▶ Job
Please change every "Transcribe" in the rows below to "Copy" and leave everything else as it is. Omit the pictures from your answer.

Stored items from a collection:
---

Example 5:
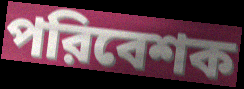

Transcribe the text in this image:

পরিবেশক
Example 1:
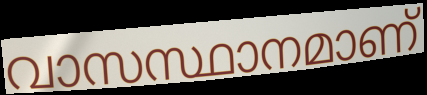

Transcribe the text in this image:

വാസസ്ഥാനമാണ്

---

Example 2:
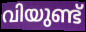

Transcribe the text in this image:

വിയുണ്ട്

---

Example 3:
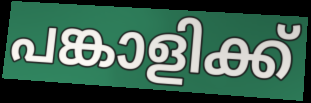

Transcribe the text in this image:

പങ്കാളിക്ക്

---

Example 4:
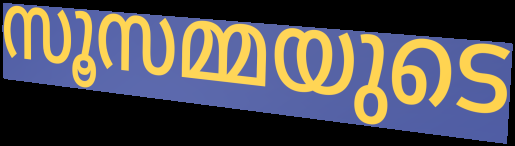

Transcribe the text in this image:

സൂസമ്മയുടെ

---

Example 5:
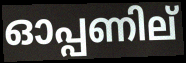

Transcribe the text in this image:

ഓപ്പണില്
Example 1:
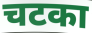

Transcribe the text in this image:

चटका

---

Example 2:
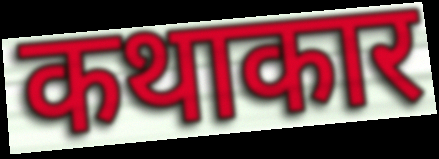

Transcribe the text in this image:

कथाकार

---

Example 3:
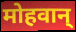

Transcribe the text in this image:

मोहवान्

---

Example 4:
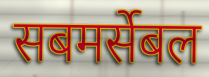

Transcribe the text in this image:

सबमर्सेबल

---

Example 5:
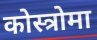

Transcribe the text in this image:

कोस्त्रोमा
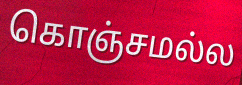
கொஞ்சமல்ல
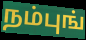
நம்புங்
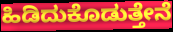
ಹಿಡಿದುಕೊಡುತ್ತೇನೆ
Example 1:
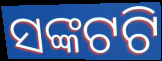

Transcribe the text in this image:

ସଙ୍କଟଟି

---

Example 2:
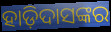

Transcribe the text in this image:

ହାଡ଼ିଦାସଙ୍କର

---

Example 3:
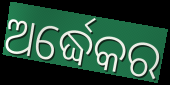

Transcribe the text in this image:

ଅର୍ଦ୍ଧେକର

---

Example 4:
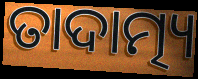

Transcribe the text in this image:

▶ Response to the exercise
---

Example 5:

Copy the text in this image:

পরিবেশক
Example 1:

Copy the text in this image:

വാസസ്ഥാനമാണ്

---

Example 2:

Copy the text in this image:

വിയുണ്ട്

---

Example 3:

Copy the text in this image:

പങ്കാളിക്ക്

---

Example 4:

Copy the text in this image:

സൂസമ്മയുടെ

---

Example 5:

Copy the text in this image:

ഓപ്പണില്
Example 1:

Copy the text in this image:

चटका

---

Example 2:

Copy the text in this image:

कथाकार

---

Example 3:

Copy the text in this image:

मोहवान्

---

Example 4:

Copy the text in this image:

सबमर्सेबल

---

Example 5:

Copy the text in this image:

कोस्त्रोमा
கொஞ்சமல்ல
நம்புங்
ಹಿಡಿದುಕೊಡುತ್ತೇನೆ
Example 1:

Copy the text in this image:

ସଙ୍କଟଟି

---

Example 2:

Copy the text in this image:

ହାଡ଼ିଦାସଙ୍କର

---

Example 3:

Copy the text in this image:

ଅର୍ଦ୍ଧେକର

---

Example 4:

Copy the text in this image:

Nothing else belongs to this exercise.